Some advice I’ve heard, and shared with my writing group often enough that I don’t remember where I learned it (Don Maass, I think, but I might have first come across it somewhere else), is to pay close attention to the first impression your character makes.
It sounds obvious, but I think it’s one of those ‘obvious’ things that gets lost while we’re paying attention to everything else. We all know that there needs to be a character arc, right? So it’s okay if my character is a miserable, self-absorbed grump in chapter one. By the end of the book, he’s going to be Mother Teresa! He needs to start off wrong-footed so there’s room to grow, doesn’t he?
Maybe. But the early chapters are also your chance to engage the reader. I don’t know about you, but I need some real redeeming qualities in that miserable, self-absorbed grump before I spend my time reading his story.
I’m reviewing a manuscript for a friend now. Since the story is aimed at kids around my daughter’s age (grade three, strong reader), I armed her with a highlighter and sticky notes and gave her the first chapter to read. It was an experiment, but a lot of her advice was bang on.
The opening paragraph describes a character struggling through the cold. The next line is spoken by the character: “Stupid wind!”
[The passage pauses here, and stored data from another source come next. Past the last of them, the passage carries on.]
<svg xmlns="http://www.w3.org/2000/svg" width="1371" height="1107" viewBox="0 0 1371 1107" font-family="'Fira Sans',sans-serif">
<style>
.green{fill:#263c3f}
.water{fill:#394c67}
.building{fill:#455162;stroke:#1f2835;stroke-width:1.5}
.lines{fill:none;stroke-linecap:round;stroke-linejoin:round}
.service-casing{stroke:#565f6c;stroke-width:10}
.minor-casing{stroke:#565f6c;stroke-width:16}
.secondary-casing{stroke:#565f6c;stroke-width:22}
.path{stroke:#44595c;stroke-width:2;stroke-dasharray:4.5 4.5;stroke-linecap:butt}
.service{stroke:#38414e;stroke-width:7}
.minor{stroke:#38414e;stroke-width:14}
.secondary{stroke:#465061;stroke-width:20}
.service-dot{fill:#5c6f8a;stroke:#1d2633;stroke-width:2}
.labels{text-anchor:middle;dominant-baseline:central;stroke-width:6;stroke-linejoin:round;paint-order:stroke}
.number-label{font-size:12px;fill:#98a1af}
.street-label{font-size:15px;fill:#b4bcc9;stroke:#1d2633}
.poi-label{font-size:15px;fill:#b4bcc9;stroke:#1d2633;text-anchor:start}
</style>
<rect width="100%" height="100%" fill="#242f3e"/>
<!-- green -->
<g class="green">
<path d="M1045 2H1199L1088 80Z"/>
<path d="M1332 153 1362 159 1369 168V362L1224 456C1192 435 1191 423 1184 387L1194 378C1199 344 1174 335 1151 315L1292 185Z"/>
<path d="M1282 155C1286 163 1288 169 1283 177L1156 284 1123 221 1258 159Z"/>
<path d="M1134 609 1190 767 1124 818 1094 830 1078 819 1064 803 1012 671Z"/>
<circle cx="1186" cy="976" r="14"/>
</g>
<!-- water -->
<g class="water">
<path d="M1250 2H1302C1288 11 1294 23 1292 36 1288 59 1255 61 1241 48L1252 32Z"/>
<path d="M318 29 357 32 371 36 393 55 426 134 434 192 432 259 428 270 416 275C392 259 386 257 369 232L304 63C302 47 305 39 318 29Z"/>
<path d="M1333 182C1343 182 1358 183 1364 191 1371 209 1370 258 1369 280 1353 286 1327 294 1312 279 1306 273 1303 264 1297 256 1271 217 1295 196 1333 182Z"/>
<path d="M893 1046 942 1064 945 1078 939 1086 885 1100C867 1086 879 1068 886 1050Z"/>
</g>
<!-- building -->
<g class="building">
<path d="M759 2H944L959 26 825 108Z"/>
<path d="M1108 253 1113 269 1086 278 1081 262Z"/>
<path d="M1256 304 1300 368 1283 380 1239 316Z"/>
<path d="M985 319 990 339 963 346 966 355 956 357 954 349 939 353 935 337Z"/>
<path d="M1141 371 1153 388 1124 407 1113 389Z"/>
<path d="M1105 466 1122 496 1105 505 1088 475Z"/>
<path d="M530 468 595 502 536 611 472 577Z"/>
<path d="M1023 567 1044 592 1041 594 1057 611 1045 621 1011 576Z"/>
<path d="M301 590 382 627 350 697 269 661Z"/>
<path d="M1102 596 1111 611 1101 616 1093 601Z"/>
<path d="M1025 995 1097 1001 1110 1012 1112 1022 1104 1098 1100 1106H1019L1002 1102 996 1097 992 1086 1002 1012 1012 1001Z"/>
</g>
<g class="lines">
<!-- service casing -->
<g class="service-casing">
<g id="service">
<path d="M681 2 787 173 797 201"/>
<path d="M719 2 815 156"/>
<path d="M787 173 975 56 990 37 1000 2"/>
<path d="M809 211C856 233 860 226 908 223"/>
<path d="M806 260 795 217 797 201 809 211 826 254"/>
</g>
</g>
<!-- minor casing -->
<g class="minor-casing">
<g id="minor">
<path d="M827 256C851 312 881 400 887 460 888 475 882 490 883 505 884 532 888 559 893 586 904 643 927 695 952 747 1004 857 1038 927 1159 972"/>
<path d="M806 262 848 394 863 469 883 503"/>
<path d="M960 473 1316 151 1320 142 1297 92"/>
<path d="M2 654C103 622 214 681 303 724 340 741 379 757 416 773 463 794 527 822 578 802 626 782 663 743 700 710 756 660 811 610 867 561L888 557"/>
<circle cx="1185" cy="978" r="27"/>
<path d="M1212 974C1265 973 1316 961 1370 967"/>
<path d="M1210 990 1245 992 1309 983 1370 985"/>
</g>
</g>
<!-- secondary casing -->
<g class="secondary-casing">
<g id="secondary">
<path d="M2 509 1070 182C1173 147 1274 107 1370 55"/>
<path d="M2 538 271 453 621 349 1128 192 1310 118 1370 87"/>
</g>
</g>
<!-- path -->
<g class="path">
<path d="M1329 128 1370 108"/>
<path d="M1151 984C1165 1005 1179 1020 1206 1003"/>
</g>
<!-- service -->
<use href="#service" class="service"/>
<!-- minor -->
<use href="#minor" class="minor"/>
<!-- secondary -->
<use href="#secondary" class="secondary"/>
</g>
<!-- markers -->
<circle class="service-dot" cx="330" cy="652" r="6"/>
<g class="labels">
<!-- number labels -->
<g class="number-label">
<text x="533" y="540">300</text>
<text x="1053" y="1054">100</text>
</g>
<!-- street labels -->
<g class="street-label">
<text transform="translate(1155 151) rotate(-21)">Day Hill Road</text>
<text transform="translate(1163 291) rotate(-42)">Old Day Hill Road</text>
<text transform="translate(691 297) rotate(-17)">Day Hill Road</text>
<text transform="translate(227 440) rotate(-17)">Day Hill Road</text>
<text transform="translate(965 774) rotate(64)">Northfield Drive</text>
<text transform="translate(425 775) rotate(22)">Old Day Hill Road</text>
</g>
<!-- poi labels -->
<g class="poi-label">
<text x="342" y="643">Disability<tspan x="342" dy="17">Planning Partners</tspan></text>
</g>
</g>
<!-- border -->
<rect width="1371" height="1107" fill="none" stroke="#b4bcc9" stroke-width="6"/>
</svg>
My daughter circled it. On a sticky note, she wrote “That’s not going to help. Doesn’t everybody know that?” (Actually it says “that’s not going to help cdoin’t eveybte know that” but I’m translating.)
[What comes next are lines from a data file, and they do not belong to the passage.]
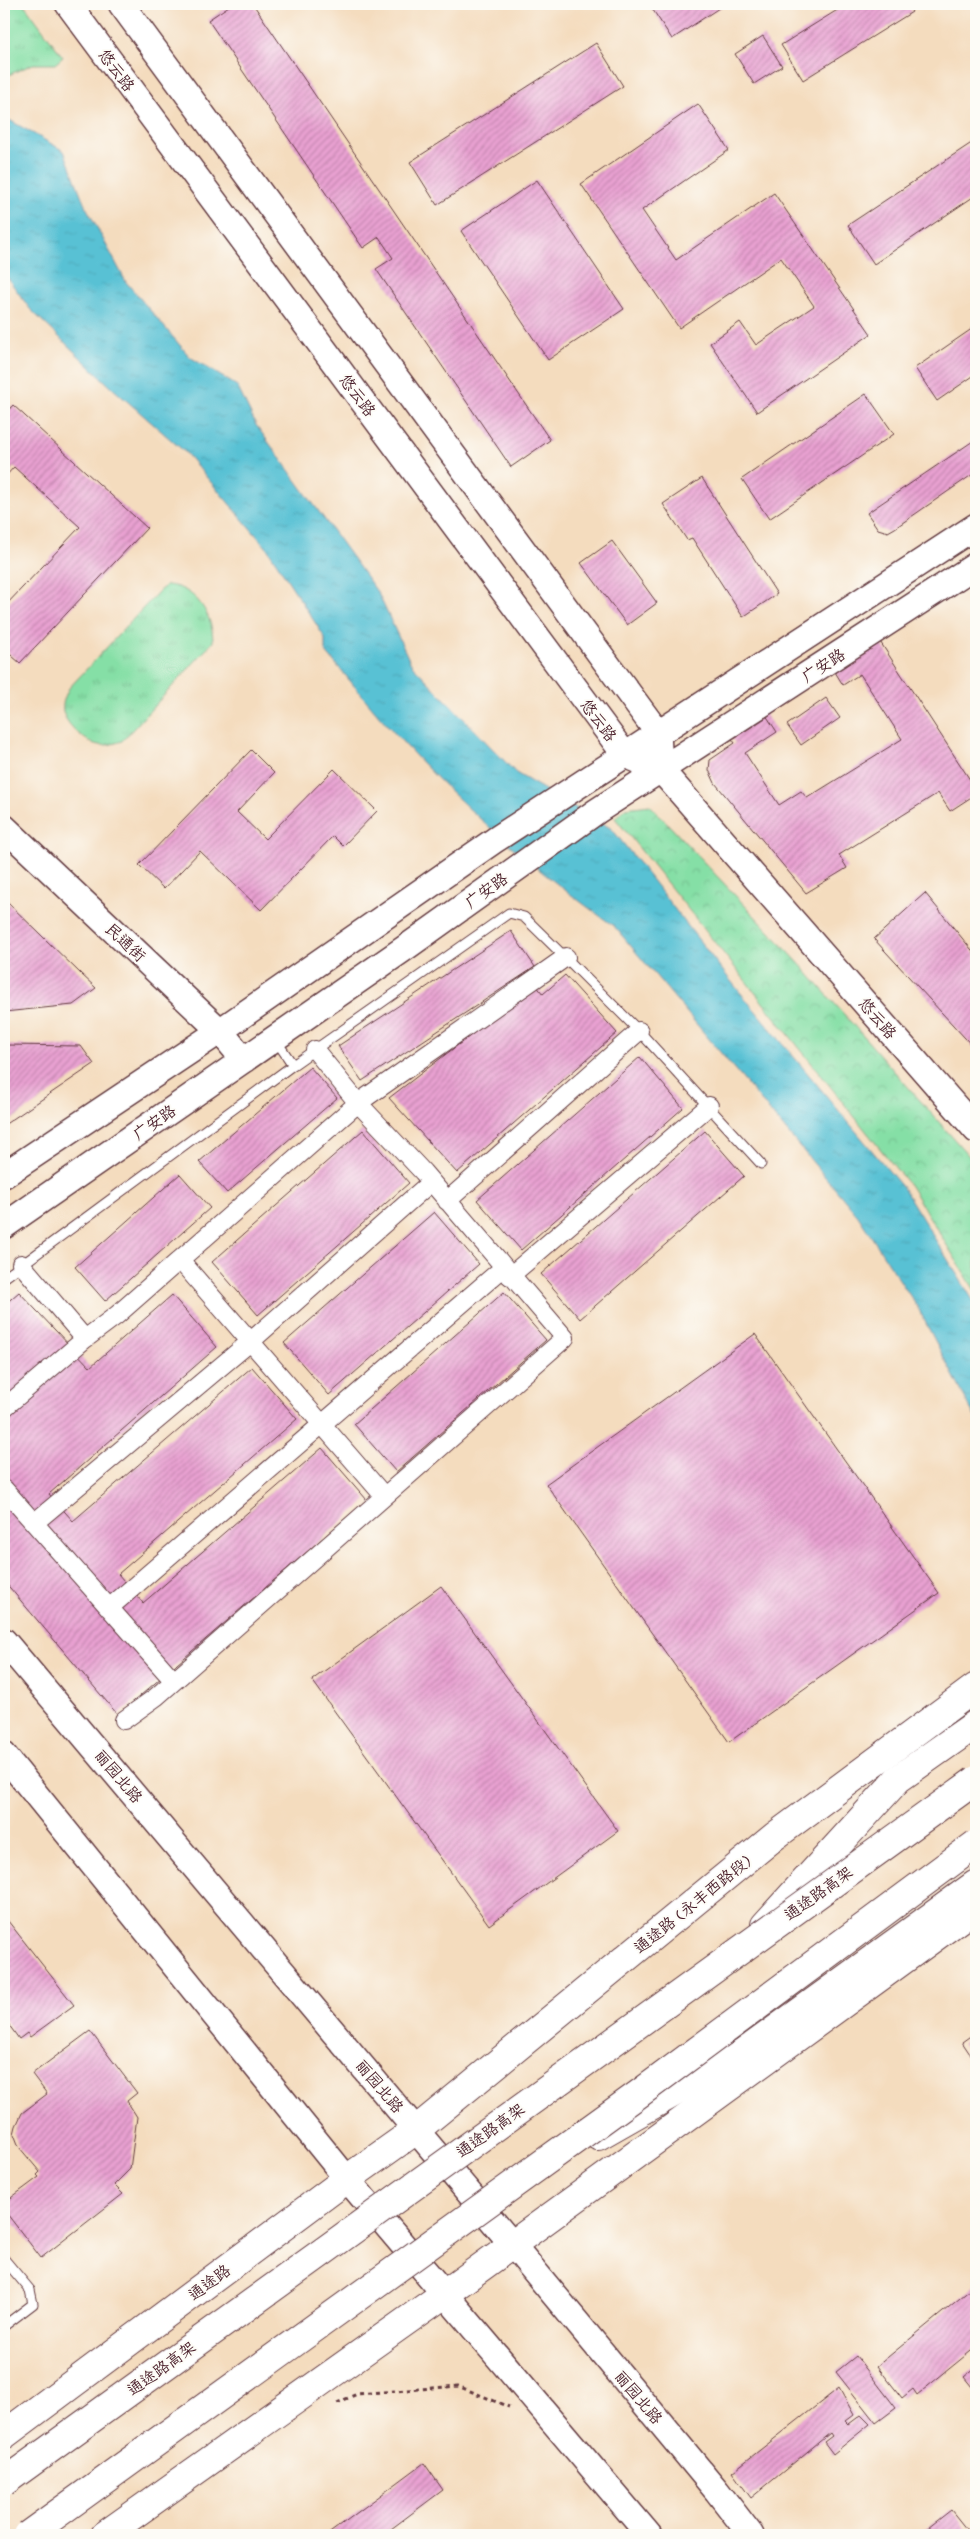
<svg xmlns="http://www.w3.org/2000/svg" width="980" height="2539" font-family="Mynerve,'LXGW WenKai TC',sans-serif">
	<defs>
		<pattern id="grass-tufts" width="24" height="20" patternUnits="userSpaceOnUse" patternTransform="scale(1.25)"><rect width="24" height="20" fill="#85dfa6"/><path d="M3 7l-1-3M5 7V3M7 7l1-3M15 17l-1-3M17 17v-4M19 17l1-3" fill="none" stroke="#74bf8f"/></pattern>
		<pattern id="park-crowns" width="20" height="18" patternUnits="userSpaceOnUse" patternTransform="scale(1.25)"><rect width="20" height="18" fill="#85dfa6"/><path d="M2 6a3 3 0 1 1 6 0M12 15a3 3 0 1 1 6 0" fill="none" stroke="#74bf8f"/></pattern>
		<pattern id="water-ripples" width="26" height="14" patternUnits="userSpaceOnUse" patternTransform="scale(1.25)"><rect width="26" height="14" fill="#58c1d4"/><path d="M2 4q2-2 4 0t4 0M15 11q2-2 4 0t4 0" fill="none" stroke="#4ea5b6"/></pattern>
		<pattern id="building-hatch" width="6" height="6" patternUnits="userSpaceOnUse" patternTransform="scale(1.25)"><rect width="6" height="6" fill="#e9a1d2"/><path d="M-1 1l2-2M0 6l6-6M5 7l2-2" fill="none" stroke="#bf83ab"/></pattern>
	</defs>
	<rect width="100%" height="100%" fill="#fdfcf7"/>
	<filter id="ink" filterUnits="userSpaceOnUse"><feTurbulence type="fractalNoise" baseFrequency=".02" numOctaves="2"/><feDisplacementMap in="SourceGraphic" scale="10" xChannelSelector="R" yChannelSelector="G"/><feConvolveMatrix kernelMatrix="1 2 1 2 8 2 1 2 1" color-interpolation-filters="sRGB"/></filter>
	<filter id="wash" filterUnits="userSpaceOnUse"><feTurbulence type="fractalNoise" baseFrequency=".0096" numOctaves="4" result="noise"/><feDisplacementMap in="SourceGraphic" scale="20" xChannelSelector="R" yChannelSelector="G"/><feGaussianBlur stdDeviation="1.12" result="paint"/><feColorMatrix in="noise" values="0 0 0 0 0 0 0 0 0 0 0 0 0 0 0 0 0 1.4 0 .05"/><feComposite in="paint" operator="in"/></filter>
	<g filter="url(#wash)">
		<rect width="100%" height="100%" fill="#f4dcbe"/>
		<path fill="url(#grass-tufts)" stroke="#687f68" d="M4,4H24L63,57L55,64H33L4,77Z
			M167,585C196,587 213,615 213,642L122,741C113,744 103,747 95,744C83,740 65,723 63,711C62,703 65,696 69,688L160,590Z"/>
		<path fill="url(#park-crowns)" stroke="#687f68" d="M650,805L798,962L976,1164V1292L910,1186L615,818L625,808Z"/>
		<path fill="url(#water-ripples)" stroke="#517080" d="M4,117L64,151L85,205L126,282L190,357L237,386L256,425L378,593L411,664L516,773L612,829L734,985L904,1189L976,1305V1419L918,1308L858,1216L614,926C537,872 463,808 399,738C373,710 350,680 325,651V638L267,548L186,453L111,387L30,309L4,273Z"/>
		<g id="blocks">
			<path fill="url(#building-hatch)" d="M232,4H253L550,440L511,467L376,269L393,258L379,237L363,248L208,20Z
				M649,4H725L672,39Z
				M847,4H907L912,12L803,80L781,45Z
				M763,36L782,66L754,84L735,54Z
				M596,43L623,86L437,205L410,162Z
				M698,104L729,150L642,210L676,260L774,193L871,334L757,412L710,343L740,322L756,345L814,306L781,258L679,328L581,184Z
				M976,140V195L874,264L848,225Z
				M537,180L624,309L548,360L461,231Z
				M976,326V374L937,401L915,368Z
				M866,394L894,434L769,519L742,479Z
				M13,405L147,528L20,663L4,649V607L80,527L14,467L4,478V415Z
				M976,439V472L895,528L888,532L878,529L867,513Z
				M702,478L777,594L743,617L692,538L687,540L663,504Z
				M612,541L657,603L627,625L581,563Z
				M877,637L976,789V794L950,811L938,793L839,855L847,868L806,893L715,783L709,770L710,760L735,743L727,732L762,709L777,732L745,753L779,805L801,791L807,798L902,739L860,674L843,685L832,667Z
				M826,698L840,718L801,745L787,725Z
				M251,750L274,773L237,812L265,839L334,769L377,811L343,846L333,836L261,910L200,851L164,889L139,865Z
				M925,893L976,955V1050L874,939Z
				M4,899L81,974L96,988L73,1005L4,1012Z
				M511,931L535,967L362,1081L338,1046Z
				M565,975L617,1033L457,1173L389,1098L536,985L543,994Z
				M5,1045L81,1046L94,1064L4,1125Z
				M640,1057L683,1108L521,1250L477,1200Z
				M310,1067L337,1098L227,1193L199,1162Z
				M363,1130L409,1183L258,1315L212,1262Z
				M705,1131L744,1176L580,1319L541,1274Z
				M180,1174L210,1208L105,1301L75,1267Z
				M434,1212L479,1264L329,1395L284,1343Z
				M19,1292L90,1367L172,1295L217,1347L49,1494L73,1521L252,1367L297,1419L118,1574L143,1603L322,1448L367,1500L118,1715L4,1581V1305Z
				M504,1292L546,1340L396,1472L354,1424Z
				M755,1334L939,1593L729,1742L546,1484Z
				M441,1586L618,1831L489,1925L312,1680Z
				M4,1916L74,2005L30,2037L27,2033L19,2039L4,2018Z
				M90,2031L137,2093L127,2101L137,2117L130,2169L114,2185L123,2194L41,2258L4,2210V2203L39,2177L37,2175L40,2172L19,2147L14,2134L16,2126L22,2113L47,2094L32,2074Z
				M976,2032V2063L962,2042Z
				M976,2285V2347L917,2395L913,2389L902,2398L877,2366Z
				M856,2356L896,2408L876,2423L836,2372Z
				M976,2367V2392L964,2377Z
				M839,2388L854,2415L846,2421L849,2424L861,2415L870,2424L833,2454L824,2442L832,2436L830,2433L751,2498L732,2472Z
				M424,2463L443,2490L383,2535H327Z
				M951,2510L971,2535H919Z"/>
		</g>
	</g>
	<g filter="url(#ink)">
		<use href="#blocks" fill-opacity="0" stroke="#643b41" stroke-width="1"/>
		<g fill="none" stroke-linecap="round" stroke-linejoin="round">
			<g stroke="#643b41" stroke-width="11">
				<path id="lane" d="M293,1065L509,913L524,917L573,965L639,1031L761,1164
					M4,1278L293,1065L275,1039
					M4,2259L30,2290L33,2304L4,2326"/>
			</g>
			<g stroke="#643b41" stroke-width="20">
				<path id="street" d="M447,1201L639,1031
					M180,1260L384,1496
					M21,1264L85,1339L117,1315L358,1103L566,957
					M510,1276L709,1106
					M4,1408L85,1339
					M4,1489L174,1681
					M34,1523L250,1342L431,1182
					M109,1608L503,1268
					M124,1720L156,1697L565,1338L423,1172L358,1103L315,1050"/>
			</g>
			<g stroke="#643b41" stroke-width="28">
				<path id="secondary" d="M68,4L625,755L661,770L976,1130
					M121,4L658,733L659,750
					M4,827L220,1031L244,1060
					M4,1175L220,1031L495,840L976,526
					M4,1226L408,946L597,811L976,565
					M4,1641L512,2244L717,2491L751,2535
					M4,1755L347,2179L649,2535"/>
			</g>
			<g stroke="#643b41" stroke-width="30">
				<path id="primary" d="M4,2435L347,2179L416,2130L775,1836L976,1687
					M105,2535L443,2295L976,1907"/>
			</g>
			<g stroke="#643b41" stroke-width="30">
				<path id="highway" d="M765,1925L898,1779L976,1724
					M598,2136L742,2054L976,1884"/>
			</g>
			<path stroke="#643b41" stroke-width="3" stroke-dasharray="4 4" stroke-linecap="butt" d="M337,2403L357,2394L458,2386L509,2407"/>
			<use href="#lane" stroke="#fff" stroke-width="9"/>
			<use href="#street" stroke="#fff" stroke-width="18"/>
			<use href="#secondary" stroke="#fff" stroke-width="25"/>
			<use href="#primary" stroke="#fff" stroke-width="28"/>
			<use href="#highway" stroke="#fff" stroke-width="28"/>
			<g stroke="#643b41" stroke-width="30" stroke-linecap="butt">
				<path id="highway-bridge" d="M4,2482L976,1780
					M28,2535L640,2093L976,1844"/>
			</g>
			<use href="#highway-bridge" stroke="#fff" stroke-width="28"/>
		</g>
	</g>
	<g text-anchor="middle" stroke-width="4" stroke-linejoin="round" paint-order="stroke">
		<g font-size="16" fill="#4a1f2b" stroke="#fdfcf7">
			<text transform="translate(117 70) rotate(53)" y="6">悠云路</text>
			<text transform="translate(358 395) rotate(53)" y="6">悠云路</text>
			<text transform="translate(823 665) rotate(-33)" y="6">广安路</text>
			<text transform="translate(599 720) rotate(53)" y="6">悠云路</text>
			<text transform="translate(486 890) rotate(-36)" y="6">广安路</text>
			<text transform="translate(126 942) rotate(43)" y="6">民通街</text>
			<text transform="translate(878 1018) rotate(49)" y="6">悠云路</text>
			<text transform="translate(154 1122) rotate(-35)" y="6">广安路</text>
			<text transform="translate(119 1776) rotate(50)" y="6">丽园北路</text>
			<text transform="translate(818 1893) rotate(-36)" y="6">通途路高架</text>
			<text transform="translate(692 1904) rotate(-39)" y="6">通途路 (永丰西路段)</text>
			<text transform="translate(380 2086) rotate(50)" y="6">丽园北路</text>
			<text transform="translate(490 2130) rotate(-36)" y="6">通途路高架</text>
			<text transform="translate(209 2282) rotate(-37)" y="6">通途路</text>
			<text transform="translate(161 2368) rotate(-36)" y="6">通途路高架</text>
			<text transform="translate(639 2397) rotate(50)" y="6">丽园北路</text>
		</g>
	</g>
	<rect width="980" height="2539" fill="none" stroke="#fdfcf7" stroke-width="20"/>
</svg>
It’s a tiny detail, but a telling one. I think that the reason my daughter found that line jarring is that, in the third line of a novel, our relationship with the character is in its infancy. Heck, it’s barely been conceived. And maybe a pointless exclamation thrown (literally) against the wind isn’t the best way to make a first impression.
In his book on screenwriting, Blake Snyder talks about a “save the cat moment” — a moment of heroism in the opening scene, where we see who the protagonist is and want to identify with him. It gets its name from an old movie where the hero stops to save a cat from a tree in the first scene. Which is kind of like attaching flashing lights and arrows to his head, with a sign that says “I’m a great guy, root for me!” I’m not sure it needs to be anything so blatant (and to be fair, neither is Snyder, if you read his book), but we need a reason to want to spend time with your main character.
Maybe she’s funny and has a great narrative voice. Maybe he’s secretly kind. Maybe she’s shown in contrast to people who are worse than she is. Editor Cheryl Klein explains in her book on writing that the opening scene of Harry Potter and the Philosopher’s Stone does just this. We meet the Dursleys and are encouraged not to like them. So when baby Harry shows up, and the Durleys don’t like him — well, we’re already onside with that tiny baby, aren’t we? And he hasn’t even had to do anything yet.
Most of us aren’t starting our main characters out as infants. They’re generally older and able to speak and act for themselves. As writers, we need to make sure they do that. Most of all we need to make sure that there’s something in there, some hint of a characteristic that makes the reader want to spend time with them.
Meeting a character is like meeting a stranger. We form an impression based on the first actions that we observe, the first words we hear. That impression can change over time, but let’s face it — you’re stuck beside the bragging loudmouth at the PTA meeting, but you can set down a book without finishing the first page.
It’s a problem in a lot of ‘new kid’ stories. Your character has just started at a new school. He’s worried and nervous. He misses his old friends. Realistically, he’s probably feeling whiny and resentful about the whole thing. Who wouldn’t be?
But we don’t want to read about the kid who sulks in the corner. We want to read about the one who gets out there and tries to make new friends. The one who chases the soccerball on the field. Maybe he misses it. Maybe he makes a fool of himself. Maybe he ticks off the other kids by messing up their game. But at least he tried.
Pay close attention to the first five, or ten, or fifteen things your character says and does. Look at the impression he makes in the first few chapters. And ask yourself if, not knowing how the story will turn out or how he’ll develop, this is a person you’d want to spend time with.
He doesn’t have to be perfect. Perfect is off-putting, too. But whatever it is that you love about your character, even if it’s just the potential to be more than he is at the start — make sure we get a glimpse of that.
Or barring that, stick a cat in a tree for him to save.
Interesting insights. I’ll have to keep these in mind with my main characters in a couple of works-in-progress. ( :
Thanks Sue!
I really like the Harry Potter example. Reveals lots about how we can use context and other characters to set the stage for protagonist. Would hold true for memoir as well: which character do we want the reader to root for!
Thanks Linda! I never thought about memoir that way, but you’re right.
The Cheryl Klein book (the one the Harry Potter example came from) was fabulous–one of the ones I keep going back to.